Brasília – Os presidentes dos quatro maiores partidos do País – deputado Michel Temer (PMDB-SP), senador Jorge Bornhausen (PFL-SC), senador Eduardo Azeredo (PSDB-MG) e José Genoino (PT) – retomaram ontem os entendimentos para tirar a reforma política do papel. A discussão do tema arrasta-se há mais de dez anos. Vira questão prioritária no início de governos, das novas legislaturas do Congresso e quando o troca-troca de legendas parece ser uma das atividades prediletas dos parlamentares.
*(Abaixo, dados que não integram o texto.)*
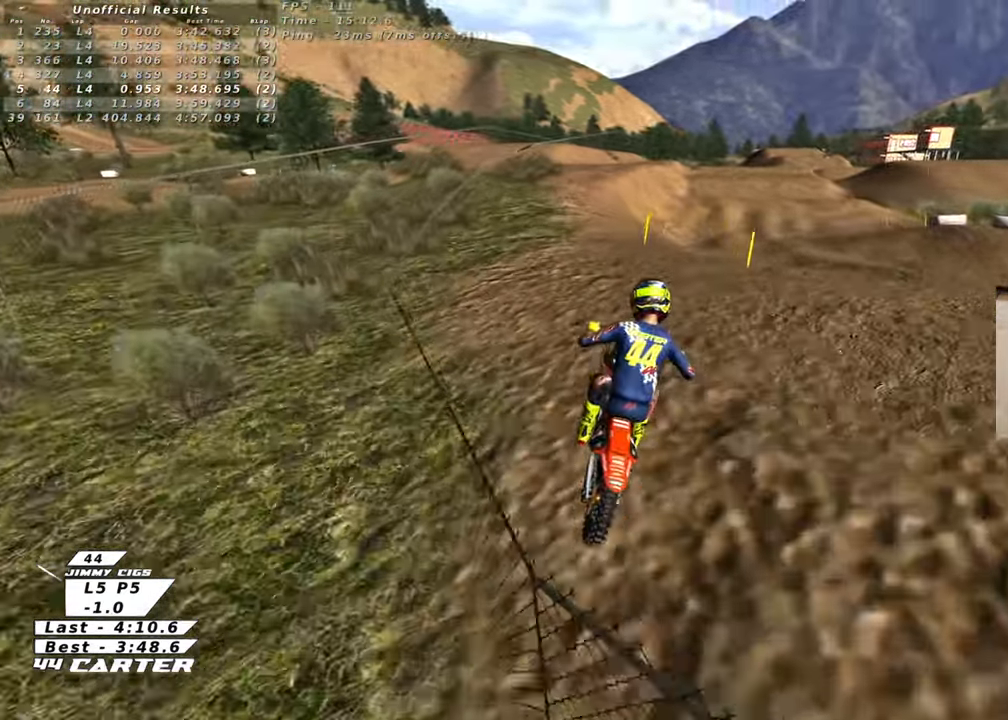
{"buttons": ["R2"], "left_stick": "down", "right_stick": "center", "events": [[67, "left_stick", "down"], [67, "right_stick", "up-left"], [467, "right_stick", "center"]]}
O presidente do Congresso, senador Renan Calheiros (PMDB-AL), é quem, desta vez, encabeça o movimento pró-reforma. Segundo Calheiros, no encontro, ficou acertado que a mudança política será fatiada entre temas que deverão entrar em vigor nas próximas eleições, em 2006, e os que serão adotados no pleito municipal de 2008. A expectativa dele e as de Temer, Bornhausen, Azeredo e Genoino são de começar a votar em abril as propostas da primeira fase da modificação política.

São elas: fidelidade partidária, o fim da verticalização, como é chamada a exigência de as agremiações manterem a mesma coligação nas disputas federais e municipais, e a fixação, nos regimentos da Câmara e do Senado, de que o tamanho das bancadas será o que sair das urnas e não o que resultar de aliciamento e troca de partidos. "Isso impediria o troca-troca", afirmou Calheiros. Ficariam para a segunda fase da reforma o financiamento público de campanha e o fim do voto proporcional. Também ficaria na espera a federação de legendas, assim chamado o mecanismo que abranda a cláusula de barreira, ao permitir que siglas formadas cumpram, unidas em blocos, a exigência de ter 5% dos votos válidos nacionais em nove estados.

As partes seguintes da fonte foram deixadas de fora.